Tourism minister hears jingle of visitors spending money during music week

By Kayla Fraser
Jan. 15, 2014

Robert Henderson was hearing more than music when the showcase artists and bands for East Coast Music Week were announced Jan. 14 at the Charlottetown Convention Centre.
As Heather Gibson, chair of East Coast Music Week, welcomed everyone to the announcements, Henderson was hearing the sound of cash registers.
On an annual basis, P.E.I. attracts about one million tourists. This year, there is an increased marketing budget to bring many tourists to the East Coast Music Awards and the 2014 celebrations commemorating the Charlottetown conference, he said.
The province has invested $5 million more than normal, he said.
“We have significantly increased our marketing budget… we’ve invested about $5 million more in events on Prince Edward Island than we normally would… Its an investment into Prince Edward Island as a tourism destination.”
Co-chairs of the East Coast Music Week Jennifer Evans and Pat Deighan welcomed everyone to the event. Evans said they are proud to be involved.
Vice president of Eastlink TV Michael Smith said they are proud to be taking part in the coverage.
“We’ve had a great year on P.E.I.”
The tourism minister and Charlottetown Mayor Clifford Lee both announced showcase artists and bands.
“It’s and honour to be here as minister responsible,” said Henderson.
The program featured performances by Meaghan Blanchard and Kayo.
Evans said the event will engage Islanders from east to west and there is so much energy.
“It’s such an exciting time for P.E.I.”
Alex Douglas produces many music shows on P.E.I. He does some of the organizing for the Cavendish Beach Country concerts. He also organizes, executes, markets and coordinates shows at the P.E.I. Brewing Company in Charlottetown.
“That would be my role.”
East Coast Music Week will be good because people come from away and there are good showcases lined up, he said.

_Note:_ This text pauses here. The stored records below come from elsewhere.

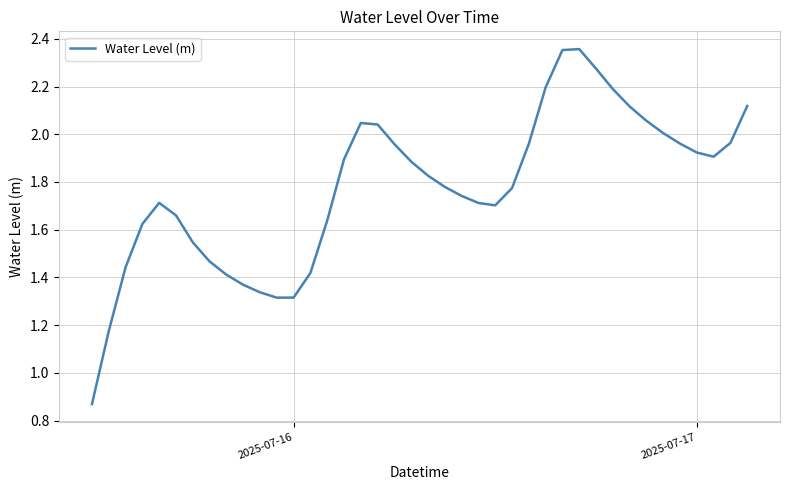

How many distinct data groups are displayed?

1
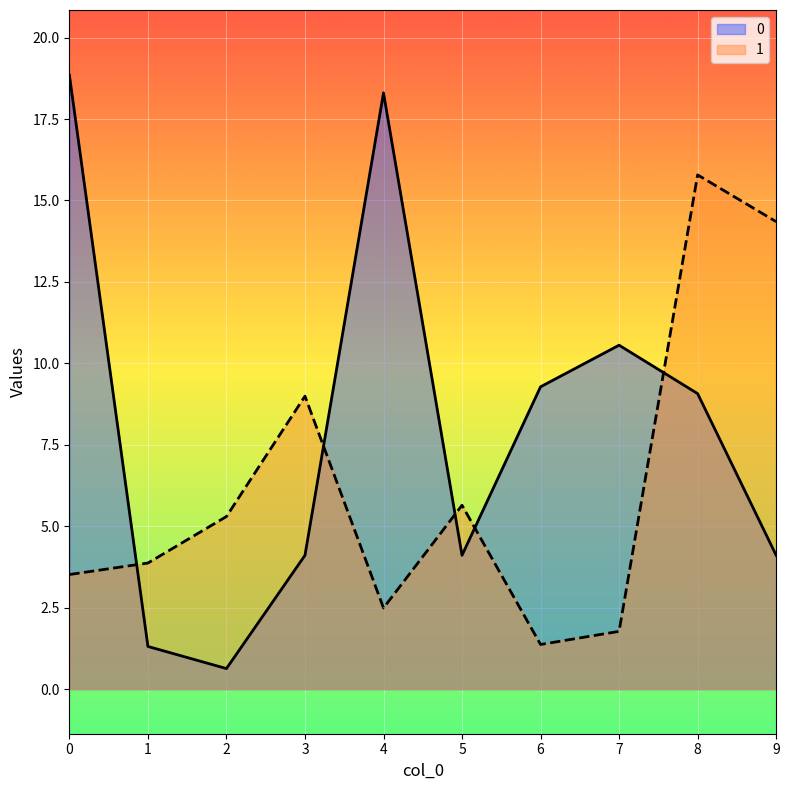

What is the maximum value shown in the chart?

18.8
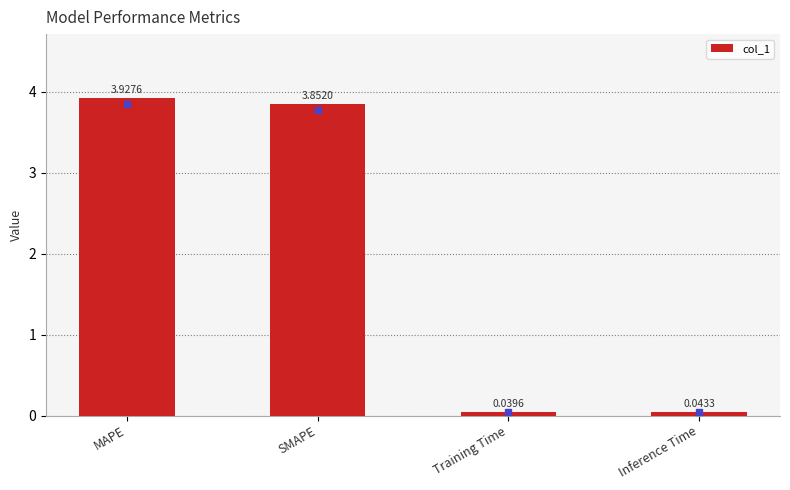

Which category has the lowest value across all series?

Training Time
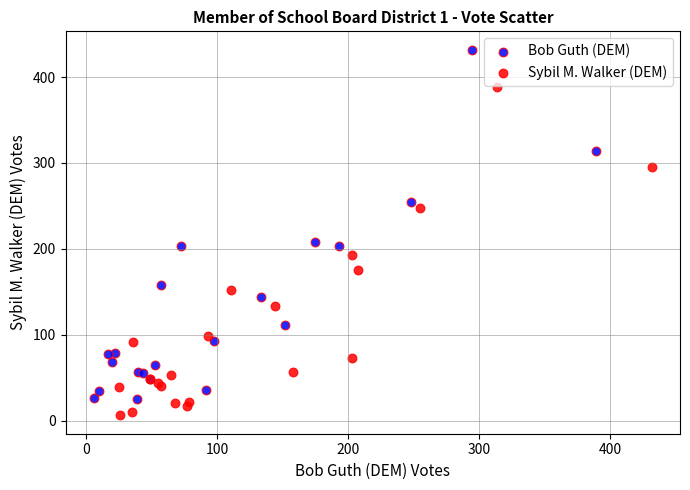

Which series reaches the maximum Y coordinate?

Bob Guth (DEM)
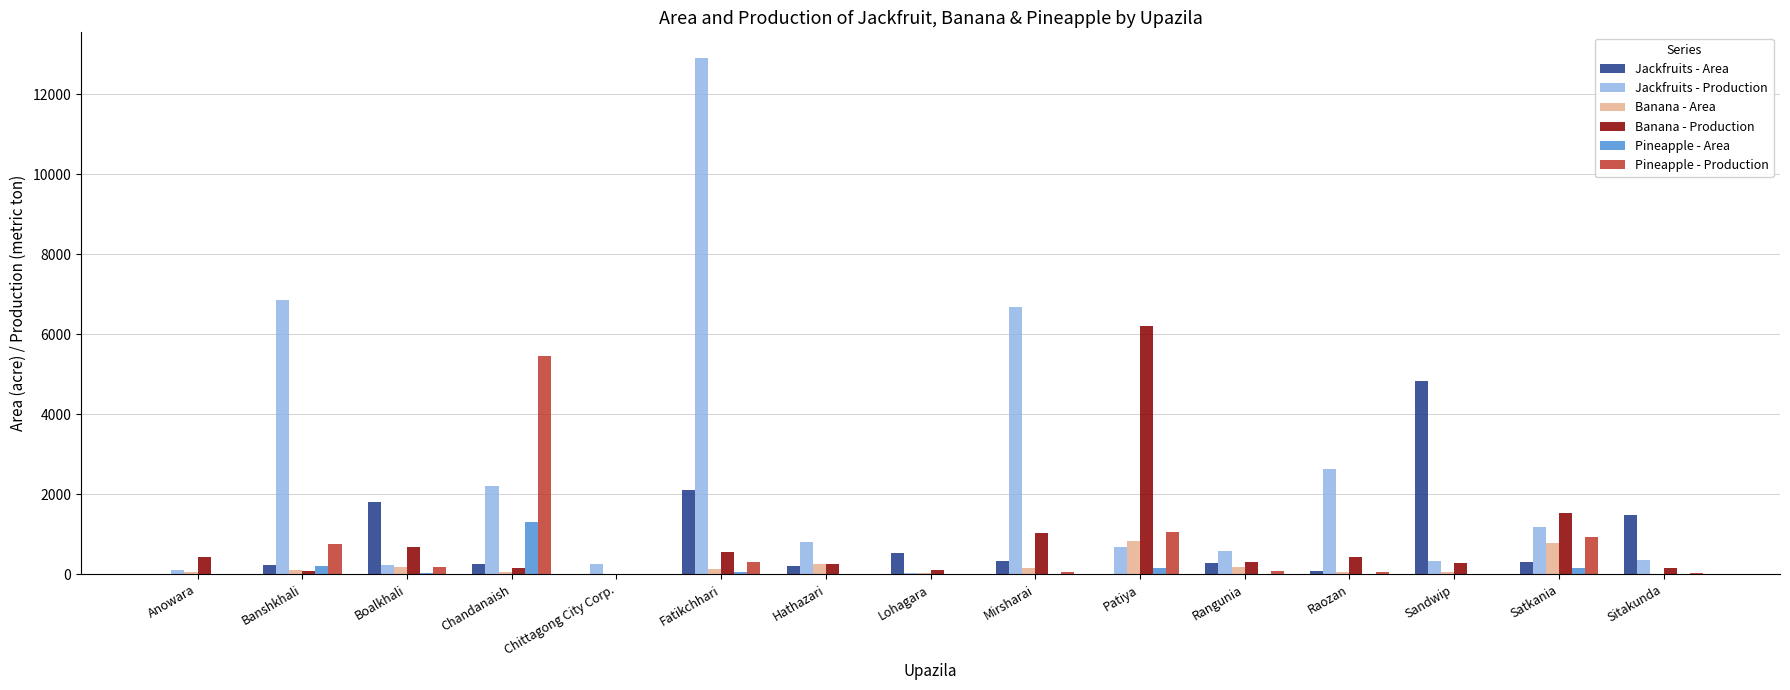

What is the highest value of the Pineapple - Production series?

5459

Henderson said one thing they focused on was the idea of past, present and the future.
“We look at the ECMAs as an opportunity to promote our culture and our music which Islanders and the destination of Prince Edward Island are somewhat renowned for. It’s just a way to get people to celebrate our music, come for a good time… it’s a very party atmosphere type of arrangement. So we’re trying to say come to P.E.I., stay for the party, our island musicians and performers are part of what makes a good party.”
The ECMAs continue to grow as a popular venue for music lovers across Atlantic Canada. The bar is getting set higher than ever before as a music industry for Atlantic Canada in Charlottetown, he said.
“It’s all keeping with the theme of celebration, good times, and it promotes Prince Edward Island’s culture and heritage for the performers that are from Prince Edward Island. We were quite confident that this will be an exceptional year for the ECMAs since its inception.”